ASSIGNMENT — Copy out every line of the entries below word for word, keeping each line break where it falls.

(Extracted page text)
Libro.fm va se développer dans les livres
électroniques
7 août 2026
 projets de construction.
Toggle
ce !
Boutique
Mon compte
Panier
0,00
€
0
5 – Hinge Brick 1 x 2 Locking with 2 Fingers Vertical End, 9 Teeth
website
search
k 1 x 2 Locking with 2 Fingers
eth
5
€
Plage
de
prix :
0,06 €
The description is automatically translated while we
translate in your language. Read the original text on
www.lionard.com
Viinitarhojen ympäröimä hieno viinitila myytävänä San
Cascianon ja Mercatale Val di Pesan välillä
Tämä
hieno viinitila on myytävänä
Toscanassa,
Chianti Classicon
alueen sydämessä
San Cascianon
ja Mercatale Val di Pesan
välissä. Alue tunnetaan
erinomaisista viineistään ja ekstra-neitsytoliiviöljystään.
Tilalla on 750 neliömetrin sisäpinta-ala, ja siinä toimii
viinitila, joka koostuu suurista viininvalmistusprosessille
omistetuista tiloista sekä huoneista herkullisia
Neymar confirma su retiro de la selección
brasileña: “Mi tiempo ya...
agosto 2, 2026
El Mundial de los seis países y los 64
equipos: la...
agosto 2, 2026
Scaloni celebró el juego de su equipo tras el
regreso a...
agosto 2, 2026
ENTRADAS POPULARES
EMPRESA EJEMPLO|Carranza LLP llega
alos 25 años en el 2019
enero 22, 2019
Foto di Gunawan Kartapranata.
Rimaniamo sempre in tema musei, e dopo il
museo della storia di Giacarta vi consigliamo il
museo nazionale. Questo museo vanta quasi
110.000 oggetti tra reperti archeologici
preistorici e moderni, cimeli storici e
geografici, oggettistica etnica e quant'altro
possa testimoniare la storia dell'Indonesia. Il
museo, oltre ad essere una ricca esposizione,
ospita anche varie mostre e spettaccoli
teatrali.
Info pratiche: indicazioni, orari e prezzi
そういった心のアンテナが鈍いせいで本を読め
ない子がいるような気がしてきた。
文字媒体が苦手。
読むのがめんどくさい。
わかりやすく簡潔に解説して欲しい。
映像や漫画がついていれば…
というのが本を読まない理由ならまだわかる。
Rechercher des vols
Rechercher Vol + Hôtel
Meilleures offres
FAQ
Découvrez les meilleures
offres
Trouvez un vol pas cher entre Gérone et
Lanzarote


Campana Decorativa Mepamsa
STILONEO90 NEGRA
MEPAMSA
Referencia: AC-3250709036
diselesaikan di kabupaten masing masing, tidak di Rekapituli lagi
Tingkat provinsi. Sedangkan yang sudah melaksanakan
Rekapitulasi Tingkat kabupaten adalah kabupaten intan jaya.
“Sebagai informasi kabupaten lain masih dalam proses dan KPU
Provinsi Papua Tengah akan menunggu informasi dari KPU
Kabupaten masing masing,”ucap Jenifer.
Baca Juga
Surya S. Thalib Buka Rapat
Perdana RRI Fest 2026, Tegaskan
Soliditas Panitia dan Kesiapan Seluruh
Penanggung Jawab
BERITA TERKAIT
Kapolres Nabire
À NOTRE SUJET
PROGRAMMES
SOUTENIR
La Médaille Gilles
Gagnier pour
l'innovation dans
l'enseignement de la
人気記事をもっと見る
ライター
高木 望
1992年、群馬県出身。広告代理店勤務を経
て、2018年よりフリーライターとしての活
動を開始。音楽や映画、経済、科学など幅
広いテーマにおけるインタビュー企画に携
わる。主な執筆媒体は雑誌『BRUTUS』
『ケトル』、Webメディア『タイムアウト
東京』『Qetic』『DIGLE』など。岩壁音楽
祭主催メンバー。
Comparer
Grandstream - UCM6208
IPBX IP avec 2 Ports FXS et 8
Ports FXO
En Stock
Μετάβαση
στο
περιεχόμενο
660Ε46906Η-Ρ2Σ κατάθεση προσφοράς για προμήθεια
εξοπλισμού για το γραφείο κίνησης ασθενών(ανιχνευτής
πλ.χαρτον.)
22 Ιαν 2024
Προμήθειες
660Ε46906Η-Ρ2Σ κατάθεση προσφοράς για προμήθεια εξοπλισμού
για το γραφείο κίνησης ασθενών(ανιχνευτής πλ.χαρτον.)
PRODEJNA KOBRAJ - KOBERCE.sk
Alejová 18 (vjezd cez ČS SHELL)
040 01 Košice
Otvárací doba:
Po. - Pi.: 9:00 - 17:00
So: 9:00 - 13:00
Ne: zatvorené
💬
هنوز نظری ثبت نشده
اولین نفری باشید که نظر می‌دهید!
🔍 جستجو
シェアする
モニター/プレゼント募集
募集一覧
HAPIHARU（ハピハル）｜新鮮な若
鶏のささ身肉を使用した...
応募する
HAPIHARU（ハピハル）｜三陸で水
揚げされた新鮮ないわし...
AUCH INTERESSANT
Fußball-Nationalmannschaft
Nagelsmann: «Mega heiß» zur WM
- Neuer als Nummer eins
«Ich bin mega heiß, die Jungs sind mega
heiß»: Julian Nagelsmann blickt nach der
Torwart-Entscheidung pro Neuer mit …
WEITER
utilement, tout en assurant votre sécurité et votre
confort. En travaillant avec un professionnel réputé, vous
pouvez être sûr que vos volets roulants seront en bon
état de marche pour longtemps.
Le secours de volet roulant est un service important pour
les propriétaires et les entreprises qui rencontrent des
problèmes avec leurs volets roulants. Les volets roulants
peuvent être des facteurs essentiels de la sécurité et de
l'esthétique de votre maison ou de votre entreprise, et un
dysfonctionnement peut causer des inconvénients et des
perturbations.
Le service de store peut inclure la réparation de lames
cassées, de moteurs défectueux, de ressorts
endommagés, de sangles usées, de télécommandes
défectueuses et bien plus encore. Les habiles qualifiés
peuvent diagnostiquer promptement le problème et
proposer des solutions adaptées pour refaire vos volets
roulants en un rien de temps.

RESPONSE TO THE EXERCISE —
Libro.fm va se développer dans les livres
électroniques
7 août 2026
 projets de construction.
Toggle
ce !
Boutique
Mon compte
Panier
0,00
€
0
5 – Hinge Brick 1 x 2 Locking with 2 Fingers Vertical End, 9 Teeth
website
search
k 1 x 2 Locking with 2 Fingers
eth
5
€
Plage
de
prix :
0,06 €
The description is automatically translated while we
translate in your language. Read the original text on
www.lionard.com
Viinitarhojen ympäröimä hieno viinitila myytävänä San
Cascianon ja Mercatale Val di Pesan välillä
Tämä
hieno viinitila on myytävänä
Toscanassa,
Chianti Classicon
alueen sydämessä
San Cascianon
ja Mercatale Val di Pesan
välissä. Alue tunnetaan
erinomaisista viineistään ja ekstra-neitsytoliiviöljystään.
Tilalla on 750 neliömetrin sisäpinta-ala, ja siinä toimii
viinitila, joka koostuu suurista viininvalmistusprosessille
omistetuista tiloista sekä huoneista herkullisia
Neymar confirma su retiro de la selección
brasileña: “Mi tiempo ya...
agosto 2, 2026
El Mundial de los seis países y los 64
equipos: la...
agosto 2, 2026
Scaloni celebró el juego de su equipo tras el
regreso a...
agosto 2, 2026
ENTRADAS POPULARES
EMPRESA EJEMPLO|Carranza LLP llega
alos 25 años en el 2019
enero 22, 2019
Foto di Gunawan Kartapranata.
Rimaniamo sempre in tema musei, e dopo il
museo della storia di Giacarta vi consigliamo il
museo nazionale. Questo museo vanta quasi
110.000 oggetti tra reperti archeologici
preistorici e moderni, cimeli storici e
geografici, oggettistica etnica e quant'altro
possa testimoniare la storia dell'Indonesia. Il
museo, oltre ad essere una ricca esposizione,
ospita anche varie mostre e spettaccoli
teatrali.
Info pratiche: indicazioni, orari e prezzi
そういった心のアンテナが鈍いせいで本を読め
ない子がいるような気がしてきた。
文字媒体が苦手。
読むのがめんどくさい。
わかりやすく簡潔に解説して欲しい。
映像や漫画がついていれば…
というのが本を読まない理由ならまだわかる。
Rechercher des vols
Rechercher Vol + Hôtel
Meilleures offres
FAQ
Découvrez les meilleures
offres
Trouvez un vol pas cher entre Gérone et
Lanzarote


Campana Decorativa Mepamsa
STILONEO90 NEGRA
MEPAMSA
Referencia: AC-3250709036
diselesaikan di kabupaten masing masing, tidak di Rekapituli lagi
Tingkat provinsi. Sedangkan yang sudah melaksanakan
Rekapitulasi Tingkat kabupaten adalah kabupaten intan jaya.
“Sebagai informasi kabupaten lain masih dalam proses dan KPU
Provinsi Papua Tengah akan menunggu informasi dari KPU
Kabupaten masing masing,”ucap Jenifer.
Baca Juga
Surya S. Thalib Buka Rapat
Perdana RRI Fest 2026, Tegaskan
Soliditas Panitia dan Kesiapan Seluruh
Penanggung Jawab
BERITA TERKAIT
Kapolres Nabire
À NOTRE SUJET
PROGRAMMES
SOUTENIR
La Médaille Gilles
Gagnier pour
l'innovation dans
l'enseignement de la
人気記事をもっと見る
ライター
高木 望
1992年、群馬県出身。広告代理店勤務を経
て、2018年よりフリーライターとしての活
動を開始。音楽や映画、経済、科学など幅
広いテーマにおけるインタビュー企画に携
わる。主な執筆媒体は雑誌『BRUTUS』
『ケトル』、Webメディア『タイムアウト
東京』『Qetic』『DIGLE』など。岩壁音楽
祭主催メンバー。
Comparer
Grandstream - UCM6208
IPBX IP avec 2 Ports FXS et 8
Ports FXO
En Stock
Μετάβαση
στο
περιεχόμενο
660Ε46906Η-Ρ2Σ κατάθεση προσφοράς για προμήθεια
εξοπλισμού για το γραφείο κίνησης ασθενών(ανιχνευτής
πλ.χαρτον.)
22 Ιαν 2024
Προμήθειες
660Ε46906Η-Ρ2Σ κατάθεση προσφοράς για προμήθεια εξοπλισμού
για το γραφείο κίνησης ασθενών(ανιχνευτής πλ.χαρτον.)
PRODEJNA KOBRAJ - KOBERCE.sk
Alejová 18 (vjezd cez ČS SHELL)
040 01 Košice
Otvárací doba:
Po. - Pi.: 9:00 - 17:00
So: 9:00 - 13:00
Ne: zatvorené
💬
هنوز نظری ثبت نشده
اولین نفری باشید که نظر می‌دهید!
🔍 جستجو
シェアする
モニター/プレゼント募集
募集一覧
HAPIHARU（ハピハル）｜新鮮な若
鶏のささ身肉を使用した...
応募する
HAPIHARU（ハピハル）｜三陸で水
揚げされた新鮮ないわし...
AUCH INTERESSANT
Fußball-Nationalmannschaft
Nagelsmann: «Mega heiß» zur WM
- Neuer als Nummer eins
«Ich bin mega heiß, die Jungs sind mega
heiß»: Julian Nagelsmann blickt nach der
Torwart-Entscheidung pro Neuer mit …
WEITER
utilement, tout en assurant votre sécurité et votre
confort. En travaillant avec un professionnel réputé, vous
pouvez être sûr que vos volets roulants seront en bon
état de marche pour longtemps.
Le secours de volet roulant est un service important pour
les propriétaires et les entreprises qui rencontrent des
problèmes avec leurs volets roulants. Les volets roulants
peuvent être des facteurs essentiels de la sécurité et de
l'esthétique de votre maison ou de votre entreprise, et un
dysfonctionnement peut causer des inconvénients et des
perturbations.
Le service de store peut inclure la réparation de lames
cassées, de moteurs défectueux, de ressorts
endommagés, de sangles usées, de télécommandes
défectueuses et bien plus encore. Les habiles qualifiés
peuvent diagnostiquer promptement le problème et
proposer des solutions adaptées pour refaire vos volets
roulants en un rien de temps.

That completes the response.